CHP eski Genel Başkanı Kemal Kılıçdaroğlu, bir süredir partisinden bazı isimlerin yolsuzluğa bulaşmış olduklarını ima ederek parti yönetimine arınma çağrısı yapıyor. Geçtiğimiz pazar günü bir video mesaj yayımlamış ve iki önemli mesaj vermişti. İlkinde, "Bir siyasetçi rüşvet ve yolsuzluk sarmalına bulaşabilir ama CHP rüşvet çarkının müteahhitleriyle anılamaz." diyordu. İkincisinde ise, "CHP, Ortadoğu'da tökezlememizi bekleyen İsrail ve Amerika belasını defetmek ve devletin âlî menfaatleri için sürecin içinde olmak zorundadır." ifadelerini kullanıyordu.
Aradan geçen bir hafta içinde Kılıçdaroğlu'na karşı ciddi bir linç kampanyası yürütüldü. Biraz da bundan dolayı olsa gerek, tam da CHP 39. Olağan Kurultayı'nı yaptığı sırada bir gazeteye röportaj verdi ve daha vurgulu ifadelerle yine aynı şeyleri söyledi:
"Yolsuzluğa bulaşan kim varsa hesap vermek zorundadır. Bu devlet, yolsuzluğa bulaşan kim varsa makamına ve konumuna bakmadan, sağ kolu olsa kesip atmak, sol gözü olsa oyup çıkarmak zorundadır. Hodri meydan! Sahte hesaplarla organize linç girişimleriyle geri adım atmam. Ben doğruları söyledim; eğer bir itirazları varsa gerçek kimlikleriyle ortaya çıkıp söylesinler. Kuru gürültüye gerek yok."
Kılıçdaroğlu'nun, İmamoğlu'na atılı rüşvet ve yolsuzluk suçlamalarıyla ilgili kanaati bana kalırsa soruşturmanın başladığı ya da İmamoğlu'nun tutuklandığı tarihten çok daha evveline dayanıyor.
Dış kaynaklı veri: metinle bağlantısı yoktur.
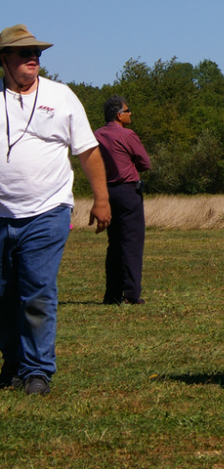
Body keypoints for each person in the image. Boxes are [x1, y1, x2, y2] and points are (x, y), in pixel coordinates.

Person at [0, 24, 111, 396]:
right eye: (23, 53)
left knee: (37, 291)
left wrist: (101, 199)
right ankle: (13, 364)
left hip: (48, 210)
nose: (33, 58)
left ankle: (37, 371)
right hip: (2, 215)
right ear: (4, 59)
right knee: (4, 295)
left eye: (37, 54)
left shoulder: (61, 97)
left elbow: (88, 150)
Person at [94, 95, 151, 305]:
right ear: (119, 115)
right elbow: (145, 162)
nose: (130, 114)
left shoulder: (96, 135)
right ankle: (131, 294)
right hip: (128, 192)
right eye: (128, 111)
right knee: (132, 244)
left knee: (114, 243)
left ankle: (112, 293)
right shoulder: (128, 135)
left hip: (106, 193)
Kılıçdaroğlu, CHP Genel Başkanı'yken İmamoğlu'nun etrafında oluşturduğu ekiple CHP'de bir operasyona başladığını ve bunun için maddi kaynak oluşturduğunu düşünüyordu. İmamoğlu'nun cumhurbaşkanı adaylığına hiç ışık yakmamasının sebebini büyük ihtimalle buydu.
Kılıçdaroğlu'nun üzerinde durduğu diğer konu ise, Terörsüz Türkiye sürecinde CHP'nin gereğini yapmadığı... Bir hafta önce "İsrail ve Amerika belasını defetmek" diyerek ifade ettiği görüşlerini, bu sefer "Buradaki konu, komisyon veya adaya ziyaret değildir. Suriye başta olmak üzere Ortadoğu coğrafyasındaki diğer ülkelerde yaşayan kardeşlerimizi devletimize karşı kullanmak için birçok planı olan emperyal güçlerin tehlikesini boşa düşürmektir. Cumhuriyet Halk Partisi bu konu ve tehlike üzerine bir yol haritası çizmeli ve milletimize anlatmalıdır. Türkiye'nin en önemli sorunlarından birinin çözüm sürecinde CHP istikamet çizici olmalıdır." sözleriyle biraz daha açmış oldu.
Doğrusu bu satırları okuyunca, Kılıçdaroğlu'ndan acaba kaç kere "Ortadoğu bataklığı" lafını duyduk ya da "Ne işimiz var Suriye'de?" minvalinde sözler işittik diye düşündüm. Genel başkanlık koltuğunda oturduğu 14 yıl boyunca iktidar partisinin bölge politikalarına, 2012–2015 çözüm sürecine, Suriye'nin kuzeyine gerçekleştirilen harekâtlara hep itiraz etti. PKK'ya karşı yapılacak sınır ötesi operasyon için istenen tezkereye bile "hayır" dedi. Bugün Türkiye'nin PKK terörünü tamamen ortadan kaldıracak ve Türkiye'nin güneyinde ekonomik, stratejik derinliğini artıracak bir politik vizyonun hararetli savunucusu olduğunu görmek doğrusu şaşırtıcı.
ABD destekli PYD'nin Suriye'de genişleme politikasını Kılıçdaroğlu Türkiye için hiç de mahsurlu görmezken, selefi Deniz Baykal bu genişlemenin Türkiye için ne kadar tehlikeli olduğuna dikkat çekiyordu.
İnsan sormadan edemiyor; CHP genel başkanlarının Türkiye'nin millî menfaatlerini öncelemeleri için genel başkanlık koltuğundan düşmeleri mi gerekiyor?